Le Conseil d’État, en se fondant sur la jurisprudence de la Cour de justice de l’Union européenne, a rappelé que la condition de bénéficiaire effectif est une exigence nécessaire pour profiter de l’exonération de retenue à la source. La législation française, tout en étant conforme aux objectifs de la directive, ne crée pas de discrimination entre sociétés françaises et sociétés d’États membres différents. Ainsi, même en cas d’intermédiation, la condition essentielle reste que le bénéficiaire final des dividendes soit clairement identifié et réside dans l’un des États contractants.
Implications pratiques pour les entreprises
Cette décision du Conseil d’État est riche d’enseignements pratiques pour les conseillers juridiques et fiscaux :
La nécessité de la transparence économique
Il ne suffit pas de structurer les opérations de manière à respecter la lettre du droit fiscal. La substance économique de l’opération doit être clairement établie pour bénéficier des avantages prévus, notamment en matière de retenue à la source.

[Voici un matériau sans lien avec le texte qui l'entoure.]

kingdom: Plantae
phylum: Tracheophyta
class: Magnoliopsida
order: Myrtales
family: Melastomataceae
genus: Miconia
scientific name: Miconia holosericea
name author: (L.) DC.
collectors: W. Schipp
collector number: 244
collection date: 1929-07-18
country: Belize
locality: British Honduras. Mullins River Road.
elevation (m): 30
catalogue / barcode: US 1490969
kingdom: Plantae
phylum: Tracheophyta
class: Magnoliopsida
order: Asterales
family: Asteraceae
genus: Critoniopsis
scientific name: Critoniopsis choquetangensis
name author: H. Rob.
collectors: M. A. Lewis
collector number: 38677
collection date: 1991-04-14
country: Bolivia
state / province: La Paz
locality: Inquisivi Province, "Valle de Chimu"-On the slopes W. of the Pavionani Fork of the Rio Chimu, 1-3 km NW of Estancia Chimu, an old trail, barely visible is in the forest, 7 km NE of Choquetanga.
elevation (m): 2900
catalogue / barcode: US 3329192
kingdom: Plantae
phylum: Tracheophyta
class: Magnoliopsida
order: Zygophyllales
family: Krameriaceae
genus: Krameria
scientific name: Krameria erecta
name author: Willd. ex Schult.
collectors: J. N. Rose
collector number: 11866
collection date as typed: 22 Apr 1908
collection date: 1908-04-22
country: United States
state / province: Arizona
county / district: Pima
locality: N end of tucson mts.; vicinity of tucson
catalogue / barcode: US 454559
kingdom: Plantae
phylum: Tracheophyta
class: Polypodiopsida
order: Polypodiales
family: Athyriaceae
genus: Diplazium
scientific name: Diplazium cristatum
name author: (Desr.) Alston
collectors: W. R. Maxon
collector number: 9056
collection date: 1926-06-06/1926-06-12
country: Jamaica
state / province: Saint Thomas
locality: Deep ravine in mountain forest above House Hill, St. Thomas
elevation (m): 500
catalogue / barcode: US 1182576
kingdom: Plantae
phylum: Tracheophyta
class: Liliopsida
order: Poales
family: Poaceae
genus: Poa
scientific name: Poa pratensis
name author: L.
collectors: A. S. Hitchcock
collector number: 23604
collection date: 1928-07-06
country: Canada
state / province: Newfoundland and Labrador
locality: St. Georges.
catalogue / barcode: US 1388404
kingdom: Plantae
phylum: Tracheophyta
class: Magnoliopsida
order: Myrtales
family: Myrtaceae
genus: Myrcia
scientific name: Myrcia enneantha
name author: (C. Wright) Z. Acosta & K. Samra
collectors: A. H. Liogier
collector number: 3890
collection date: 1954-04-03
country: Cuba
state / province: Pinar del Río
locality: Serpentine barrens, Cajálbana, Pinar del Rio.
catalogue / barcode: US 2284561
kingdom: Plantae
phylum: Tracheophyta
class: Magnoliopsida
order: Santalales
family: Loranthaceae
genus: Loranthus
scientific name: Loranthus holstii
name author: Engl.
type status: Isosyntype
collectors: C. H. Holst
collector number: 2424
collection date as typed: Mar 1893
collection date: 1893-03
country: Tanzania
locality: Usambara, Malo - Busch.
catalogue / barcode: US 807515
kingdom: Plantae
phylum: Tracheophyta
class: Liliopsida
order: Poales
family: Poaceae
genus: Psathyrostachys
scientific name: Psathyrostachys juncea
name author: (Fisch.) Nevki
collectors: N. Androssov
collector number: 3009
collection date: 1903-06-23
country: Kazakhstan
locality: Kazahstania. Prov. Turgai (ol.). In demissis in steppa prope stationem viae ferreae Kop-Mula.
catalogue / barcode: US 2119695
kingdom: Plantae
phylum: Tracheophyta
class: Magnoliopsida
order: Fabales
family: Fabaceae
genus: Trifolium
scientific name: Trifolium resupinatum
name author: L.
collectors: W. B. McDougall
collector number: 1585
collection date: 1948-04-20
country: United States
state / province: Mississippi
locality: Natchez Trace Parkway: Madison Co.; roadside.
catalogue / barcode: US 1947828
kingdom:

La vigilance dans l’utilisation d’intermédiaire
Recourir à une structure d’intermédiation, sans réelle activité économique ni fonds propres, peut rapidement conduire à une requalification en bénéficiaire apparent, avec pour conséquence le refus d’une exonération fiscale ou l’application d’un taux de retenue plus élevé.
La lecture des conventions fiscales internationales
Même en l’absence de clause expresse liant l’application d’un taux réduit à la qualité de bénéficiaire effectif, les autorités fiscales peuvent conditionner l’avantage fiscal à cette notion. Il est donc crucial de vérifier, lors de la mise en place d’un montage fiscal, que le bénéficiaire final des dividendes remplit bien tous les critères de la qualification d’effectif.
L’importance d’une structuration conforme aux exigences européennes
L’harmonisation avec les directives européennes, notamment celle de 2011, impose une lecture stricte des règles de distribution des dividendes au sein des groupes internationaux. Une structuration qui se contente d’un formalisme sans substance peut être remise en cause tant par l’administration fiscale que par les juridictions.
L’arrêt du Conseil d’État rappelle avec force que la fiscalité des dividendes ne peut être optimisée par des artifices juridiques déconnectés de la réalité économique des entreprises. Pour bénéficier des régimes fiscaux avantageux, il est indispensable de démontrer que le bénéficiaire des revenus est réellement celui qui, en fin de compte, dispose des fonds et supporte les risques économiques.
Pour les praticiens, cette décision invite à une réévaluation régulière des structures de distribution de dividendes, afin d’éviter tout risque de requalification et d’assurer la conformité avec tant le droit fiscal national que les exigences du droit européen. En cas de doute, il est recommandé de consulter des experts spécialisés pour adapter la stratégie fiscale à la réalité économique de l’entreprise.